▶ **TEXT EXCERPT**
---
We came to an intersection with a cross and dirt tracks crossing the road marked by a Compostelle marker that pointed at an ambiguous angle.
I decided we should turn right onto the dirt track, which we did, seeing nary a marker along the way. We came out on another road, just as the map showed, but no markers in sight,
“Look at that big cloud!” We headed to an intersection with lots of signs, none of them for the Camino, and none with any names we recognized.
What to do now? We studied our maps and I tried to pull up other maps on my phone. We hadn’t figured anything out when the sky opened. We grabbed our ponchos and struggled to pull them on in the wind and rain. A scrawny tree offered no protection.
What to do? I waved down a passing car. It looked like a middle-aged woman and her mother.
“Nous sommes perdue.” I said in my impeccable French.
“Where are you going?”
“Le Chemin de Compostelle.”
They shook their heads. No idea about that. I tried to think of names of places ahead of us. They were all tiny hamlets no one would have heard of.
---
▶ **RECORD SET**
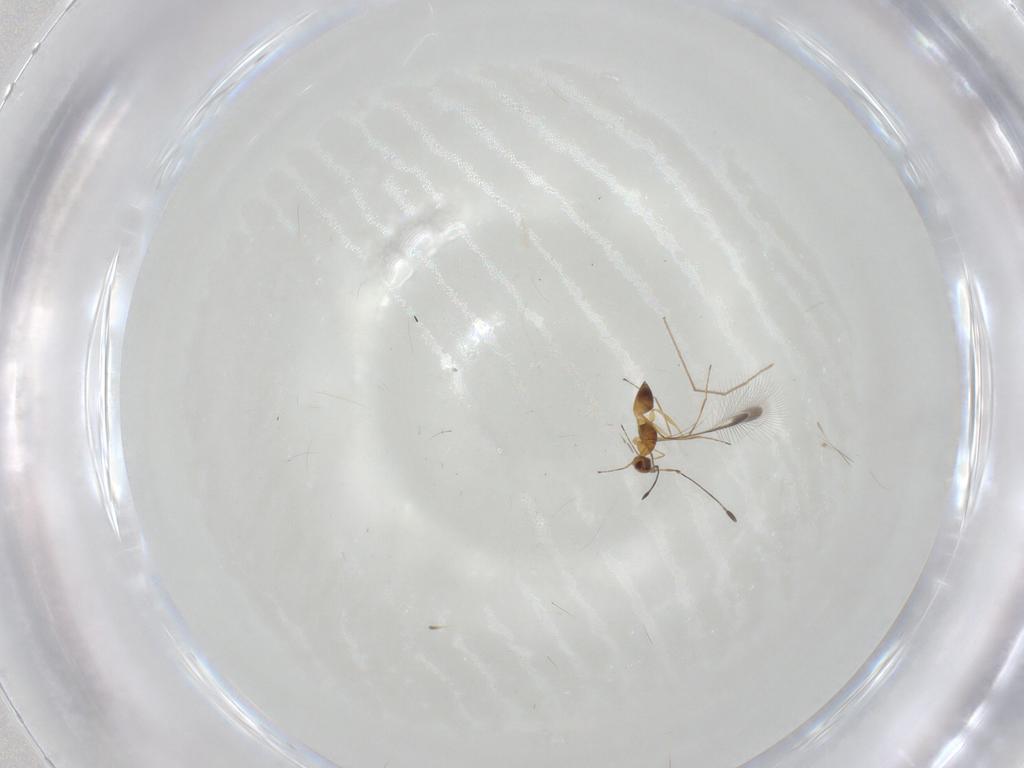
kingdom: Animalia
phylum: Arthropoda
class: Insecta
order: Hymenoptera
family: Mymaridae
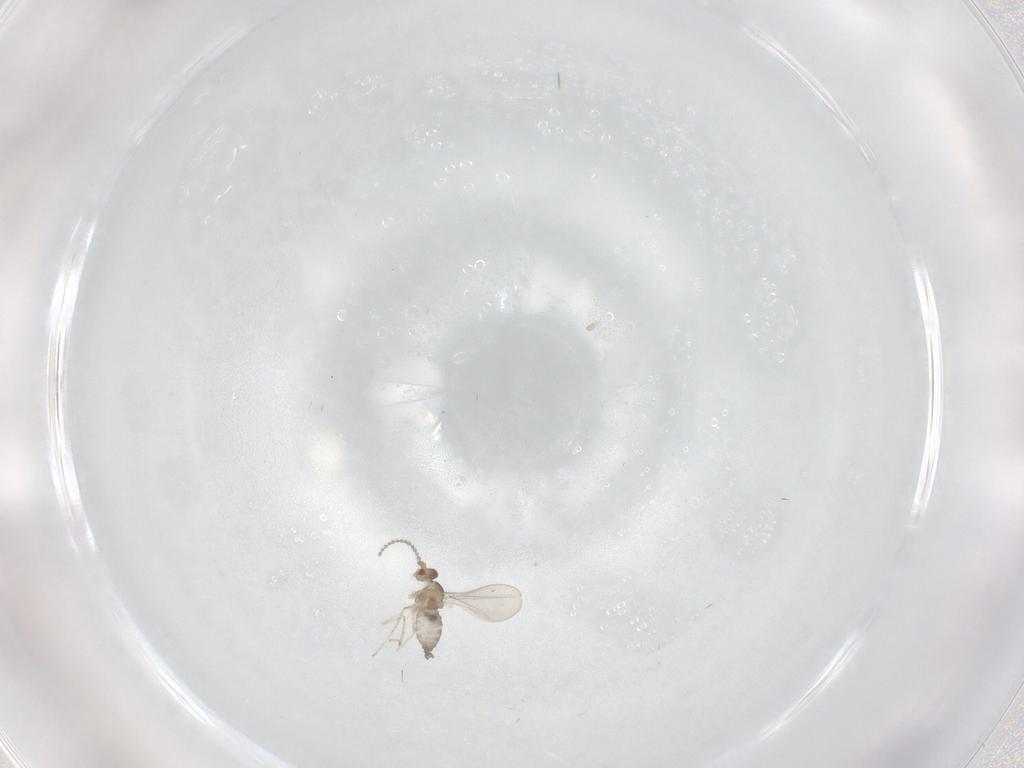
---
▶ **SET EXERCISE A**
In the Camino passage, who appeared to be in the passing car that was waved down?
▶ **SET EXERCISE B**
Return the Camino passage verbatim from "I decided we" to "and her mother.".
▶ **SET EXERCISE C**
Translate this sentence from the Camino passage into Spanish: "A scrawny tree offered no protection."

▶ **FULL ANSWER A**
A middle-aged woman and her mother.

▶ **FULL ANSWER B**
I decided we should turn right onto the dirt track, which we did, seeing nary a marker along the way. We came out on another road, just as the map showed, but no markers in sight,
“Look at that big cloud!” We headed to an intersection with lots of signs, none of them for the Camino, and none with any names we recognized.
What to do now? We studied our maps and I tried to pull up other maps on my phone. We hadn’t figured anything out when the sky opened. We grabbed our ponchos and struggled to pull them on in the wind and rain. A scrawny tree offered no protection.
What to do? I waved down a passing car. It looked like a middle-aged woman and her mother.

▶ **FULL ANSWER C**
Un árbol escuálido no ofrecía ninguna protección.